WHAT YOU SHOULD DO
Render everything in the data below, from the line containing "अपडेट की तैयारी" down to the line containing "करने के लिए", as a Markdown table with the columns Row and Line. Number each line in Row, and leave out blank lines.

DATA FOR ANALYSIS
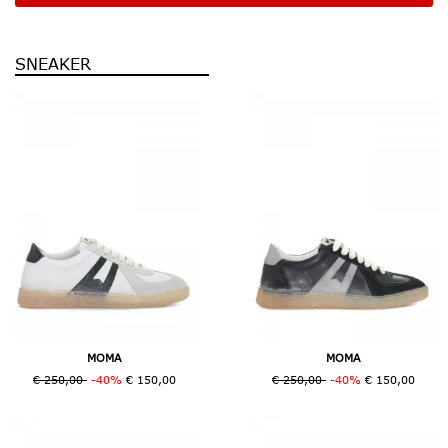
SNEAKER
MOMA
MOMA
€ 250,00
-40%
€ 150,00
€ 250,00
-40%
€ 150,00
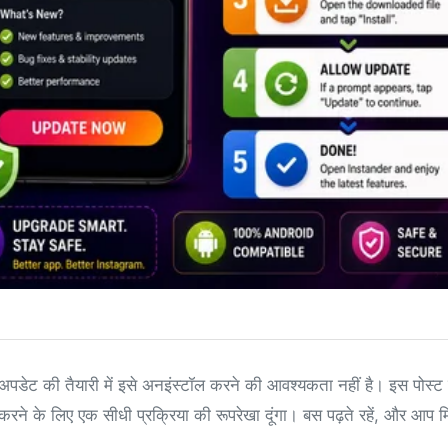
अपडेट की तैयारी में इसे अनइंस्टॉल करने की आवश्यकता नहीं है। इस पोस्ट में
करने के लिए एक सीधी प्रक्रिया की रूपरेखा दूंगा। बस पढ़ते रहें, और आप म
---
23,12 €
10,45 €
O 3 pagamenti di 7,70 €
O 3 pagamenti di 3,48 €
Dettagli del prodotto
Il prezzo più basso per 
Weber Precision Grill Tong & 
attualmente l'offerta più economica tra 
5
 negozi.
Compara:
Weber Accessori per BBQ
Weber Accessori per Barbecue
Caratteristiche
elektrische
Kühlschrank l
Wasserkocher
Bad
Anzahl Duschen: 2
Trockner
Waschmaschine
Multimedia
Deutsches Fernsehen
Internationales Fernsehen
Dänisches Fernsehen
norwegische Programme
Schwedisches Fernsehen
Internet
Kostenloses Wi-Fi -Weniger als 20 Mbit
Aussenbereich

RESPONSE TO THIS TASK
| Row | Line |
|---|---|
| 1 | अपडेट की तैयारी में इसे अनइंस्टॉल करने की आवश्यकता नहीं है। इस पोस्ट में |
| 2 | करने के लिए एक सीधी प्रक्रिया की रूपरेखा दूंगा। बस पढ़ते रहें, और आप म |